Fort heureusement, le CSCOM de Yirimadjo vaccine tous les jours y compris le weekend, avec tous les types de vaccins. Ceci, dans le souci d’améliorer la conciliation des occupations des parents et gardiens d’enfants avec la disponibilité des services de vaccination. Bébé Ali a donc reçu les premières doses de vaccins manquées contre les maladies suivantes : tuberculose, poliomyélite, Diarrhées à Rotavirus, Diphtérie, Tétanos, Coqueluche, Infections à Hemophilus influenzae type b, Hépatite B, Pneumonie, Méningite à Méningocoque A, Fièvre jaune, Rougeole.
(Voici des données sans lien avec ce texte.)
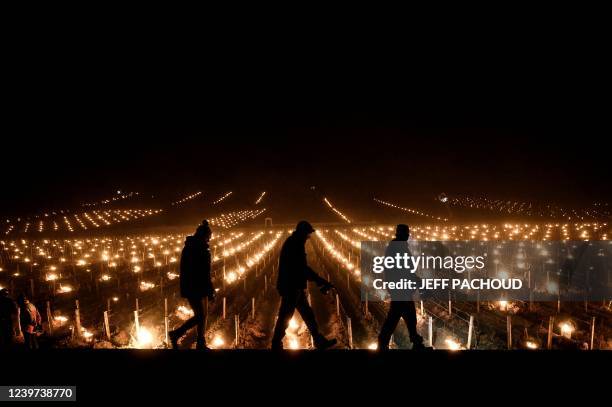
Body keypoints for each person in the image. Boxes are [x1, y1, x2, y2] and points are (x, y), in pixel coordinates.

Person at [271, 220, 337, 350]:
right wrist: (320, 280)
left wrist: (319, 280)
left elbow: (302, 268)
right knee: (285, 316)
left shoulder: (294, 242)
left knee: (308, 315)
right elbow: (302, 268)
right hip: (291, 286)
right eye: (308, 234)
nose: (309, 237)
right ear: (302, 233)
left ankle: (318, 341)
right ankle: (275, 343)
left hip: (295, 286)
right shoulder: (295, 244)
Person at [377, 224, 427, 350]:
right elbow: (402, 270)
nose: (407, 235)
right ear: (399, 234)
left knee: (409, 316)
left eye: (407, 233)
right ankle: (383, 344)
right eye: (405, 233)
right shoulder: (396, 248)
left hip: (402, 289)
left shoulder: (399, 247)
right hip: (400, 289)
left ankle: (414, 340)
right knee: (395, 318)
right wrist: (416, 280)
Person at [169, 221, 215, 349]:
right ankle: (176, 334)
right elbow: (204, 271)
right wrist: (210, 290)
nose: (210, 239)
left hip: (194, 285)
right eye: (209, 236)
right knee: (200, 315)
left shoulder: (190, 247)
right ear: (204, 236)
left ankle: (201, 342)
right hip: (196, 286)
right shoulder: (200, 249)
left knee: (203, 315)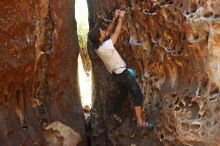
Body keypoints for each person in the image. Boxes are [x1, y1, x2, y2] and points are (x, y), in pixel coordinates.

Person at [88, 9, 154, 129]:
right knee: (138, 95)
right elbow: (116, 32)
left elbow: (107, 32)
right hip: (123, 74)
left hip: (117, 75)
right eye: (101, 32)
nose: (104, 31)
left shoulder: (98, 46)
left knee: (123, 93)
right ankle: (140, 122)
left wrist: (114, 17)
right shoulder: (106, 47)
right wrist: (121, 18)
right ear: (100, 38)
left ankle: (115, 112)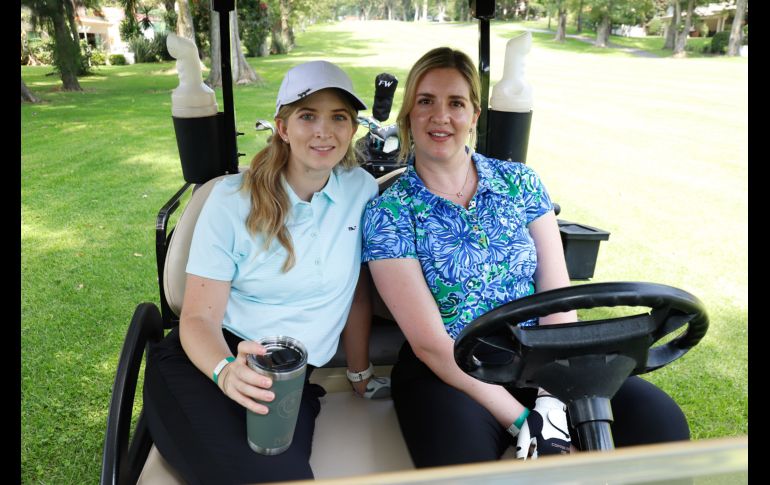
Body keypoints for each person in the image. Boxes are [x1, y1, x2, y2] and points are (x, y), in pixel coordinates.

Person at [362, 47, 690, 468]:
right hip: (452, 370)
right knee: (466, 471)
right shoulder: (389, 213)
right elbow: (430, 343)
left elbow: (557, 297)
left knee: (660, 422)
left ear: (474, 115)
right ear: (409, 114)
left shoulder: (520, 183)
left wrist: (551, 402)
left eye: (456, 103)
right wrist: (524, 421)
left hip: (544, 355)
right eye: (426, 101)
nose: (440, 116)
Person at [143, 60, 390, 485]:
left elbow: (356, 291)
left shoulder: (361, 191)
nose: (324, 131)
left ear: (353, 129)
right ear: (282, 127)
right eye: (307, 116)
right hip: (209, 360)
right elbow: (198, 318)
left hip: (288, 376)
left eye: (339, 117)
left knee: (282, 473)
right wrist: (226, 371)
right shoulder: (231, 201)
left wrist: (359, 372)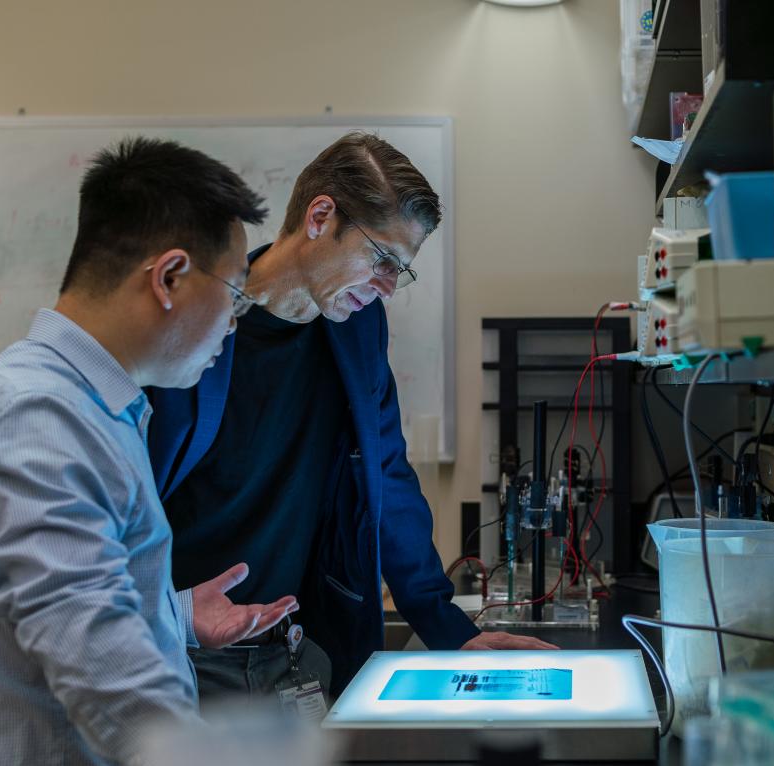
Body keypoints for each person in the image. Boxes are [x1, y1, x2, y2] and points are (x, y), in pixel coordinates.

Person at [0, 138, 404, 766]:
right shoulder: (39, 420)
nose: (240, 314)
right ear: (170, 278)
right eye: (234, 288)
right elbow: (102, 673)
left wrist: (172, 615)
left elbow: (65, 615)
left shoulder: (96, 407)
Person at [148, 132, 553, 699]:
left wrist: (447, 628)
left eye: (401, 271)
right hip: (180, 648)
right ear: (320, 217)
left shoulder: (357, 328)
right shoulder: (196, 328)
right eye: (383, 259)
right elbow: (126, 500)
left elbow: (386, 473)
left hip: (297, 644)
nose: (387, 288)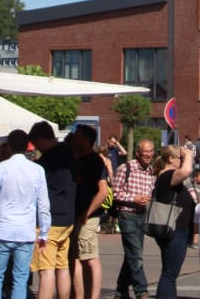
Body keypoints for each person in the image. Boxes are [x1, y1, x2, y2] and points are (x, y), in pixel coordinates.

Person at [0, 129, 50, 299]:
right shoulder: (38, 170)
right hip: (25, 232)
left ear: (10, 147)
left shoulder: (0, 168)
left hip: (2, 230)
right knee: (20, 279)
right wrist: (44, 234)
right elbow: (43, 206)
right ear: (27, 145)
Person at [29, 122, 76, 299]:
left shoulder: (46, 161)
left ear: (41, 138)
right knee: (62, 266)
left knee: (46, 270)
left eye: (36, 143)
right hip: (67, 216)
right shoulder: (67, 153)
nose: (36, 147)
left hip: (49, 219)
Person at [149, 144, 196, 299]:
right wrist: (189, 155)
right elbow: (187, 171)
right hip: (174, 230)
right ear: (171, 159)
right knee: (170, 274)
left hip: (174, 229)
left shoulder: (167, 176)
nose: (183, 161)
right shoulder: (168, 175)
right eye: (180, 158)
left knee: (169, 272)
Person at [113, 139, 157, 299]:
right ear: (138, 152)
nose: (149, 154)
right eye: (146, 151)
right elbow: (116, 193)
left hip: (142, 215)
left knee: (132, 254)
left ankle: (120, 289)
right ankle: (141, 291)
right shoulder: (126, 168)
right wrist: (134, 199)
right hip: (127, 214)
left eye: (151, 151)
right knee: (136, 254)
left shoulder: (151, 171)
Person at [70, 125, 110, 299]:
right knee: (76, 258)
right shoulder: (75, 158)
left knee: (90, 258)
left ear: (86, 139)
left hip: (87, 216)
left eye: (78, 136)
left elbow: (103, 191)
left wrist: (87, 212)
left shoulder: (95, 161)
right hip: (74, 214)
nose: (74, 139)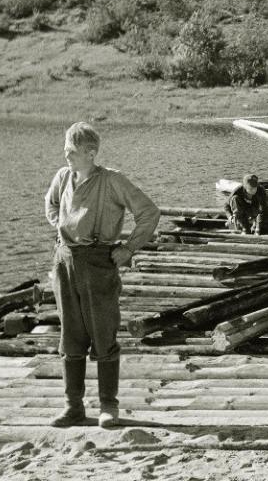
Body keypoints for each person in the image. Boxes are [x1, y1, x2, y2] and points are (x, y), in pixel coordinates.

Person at [45, 122, 160, 429]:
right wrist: (61, 228)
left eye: (72, 150)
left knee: (103, 333)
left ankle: (109, 406)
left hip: (98, 263)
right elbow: (52, 205)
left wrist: (129, 249)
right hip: (65, 262)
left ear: (90, 153)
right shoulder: (62, 177)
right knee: (70, 337)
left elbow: (149, 212)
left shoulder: (112, 180)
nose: (66, 154)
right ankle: (74, 408)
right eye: (66, 149)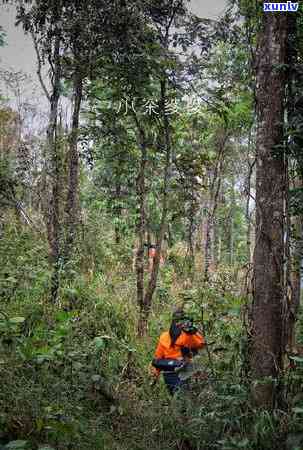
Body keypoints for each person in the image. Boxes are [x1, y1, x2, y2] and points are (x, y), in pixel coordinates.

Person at [151, 308, 205, 395]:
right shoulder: (186, 335)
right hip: (183, 372)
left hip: (168, 374)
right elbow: (201, 344)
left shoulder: (164, 336)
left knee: (177, 400)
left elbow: (158, 357)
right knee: (184, 401)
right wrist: (192, 332)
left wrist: (154, 376)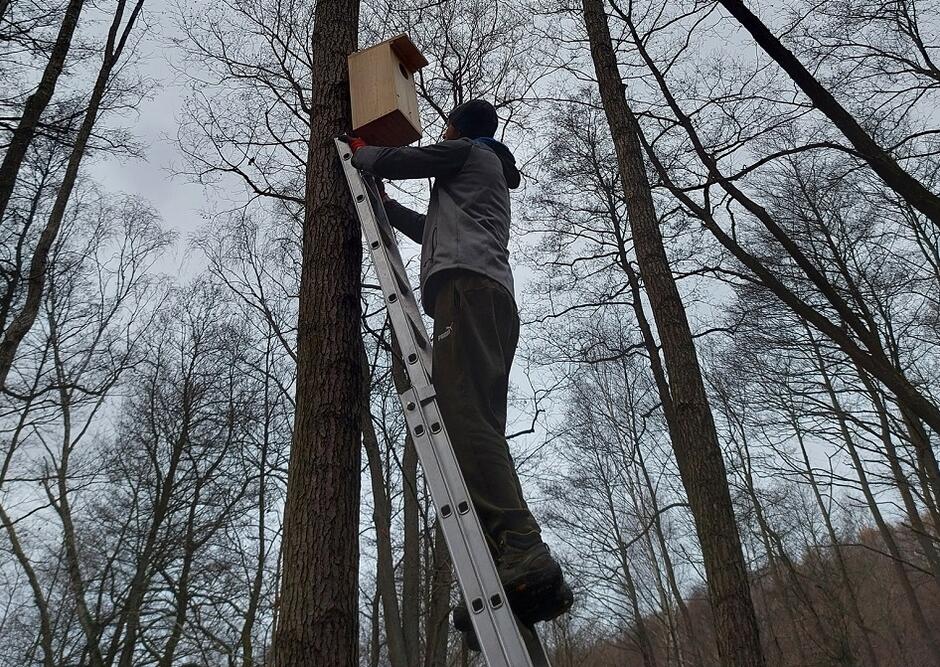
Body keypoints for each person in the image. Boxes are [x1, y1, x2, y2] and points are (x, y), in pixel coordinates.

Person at [348, 100, 572, 636]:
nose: (441, 132)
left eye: (445, 126)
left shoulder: (467, 152)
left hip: (468, 292)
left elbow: (397, 160)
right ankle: (510, 569)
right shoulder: (482, 172)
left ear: (457, 129)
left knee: (461, 416)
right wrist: (385, 206)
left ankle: (523, 550)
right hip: (486, 294)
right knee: (480, 427)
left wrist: (362, 153)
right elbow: (431, 229)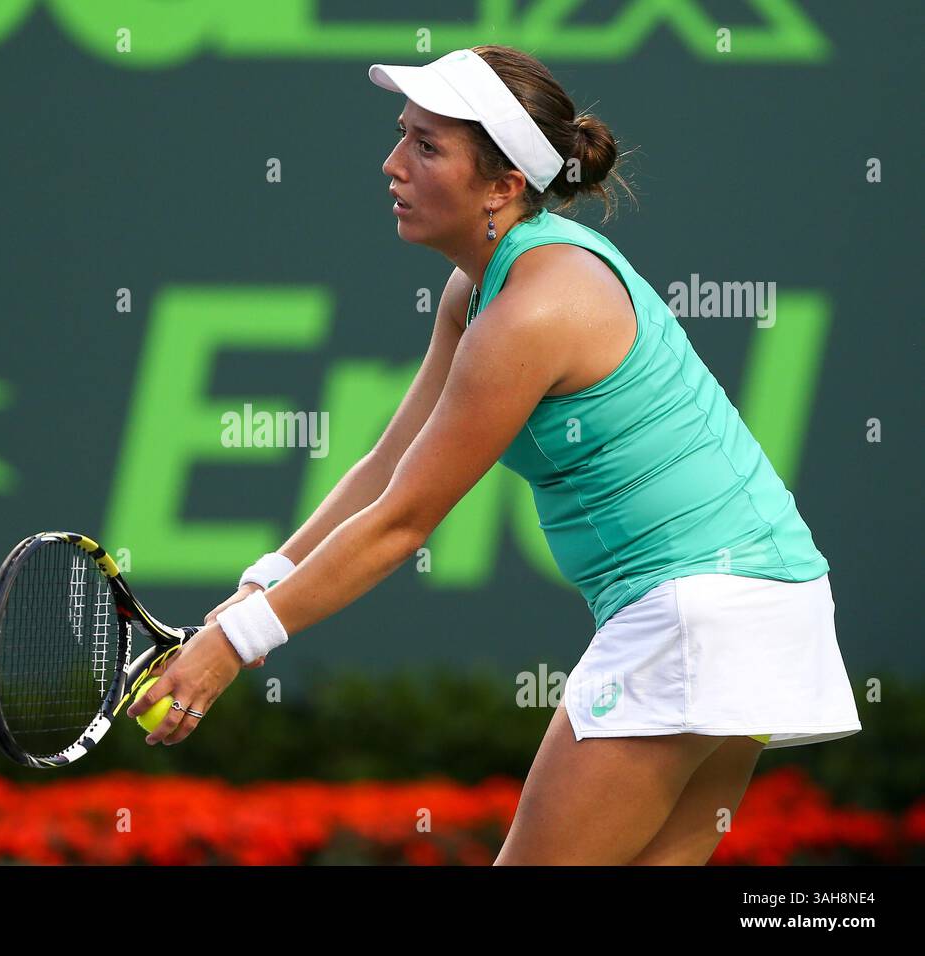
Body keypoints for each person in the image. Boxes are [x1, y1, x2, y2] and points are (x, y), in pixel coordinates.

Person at [126, 44, 861, 865]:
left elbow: (403, 521)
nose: (392, 164)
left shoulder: (530, 314)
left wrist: (236, 645)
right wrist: (264, 582)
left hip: (694, 612)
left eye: (427, 147)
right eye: (402, 135)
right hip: (769, 596)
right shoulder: (485, 286)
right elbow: (386, 464)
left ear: (504, 186)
Quelques semaines plus tard, la maman d’Ali s’est rendue au centre de santé pour honorer le rendez-vous de l’administration des secondes doses des vaccins. Une bonne communication, agrémentée d’un cocktail de patience, d’abnégation, de volonté, de diplomatie a eu raison de la barrière érigée par les fausses informations entre un parent et la vaccination.

Hamadou et sa femme au centre de santé communautaire de Yirimadio montrant fièrement le carnet de vaccination de leur fils Ali, 9 mois.
UNICEF/UN0639350/Bintou Abdoulaye
Hamadou et Fatim au centre de santé communautaire de Yirimadio montrant fièrement le carnet de vaccination de leur fils de neuf mois, Ali.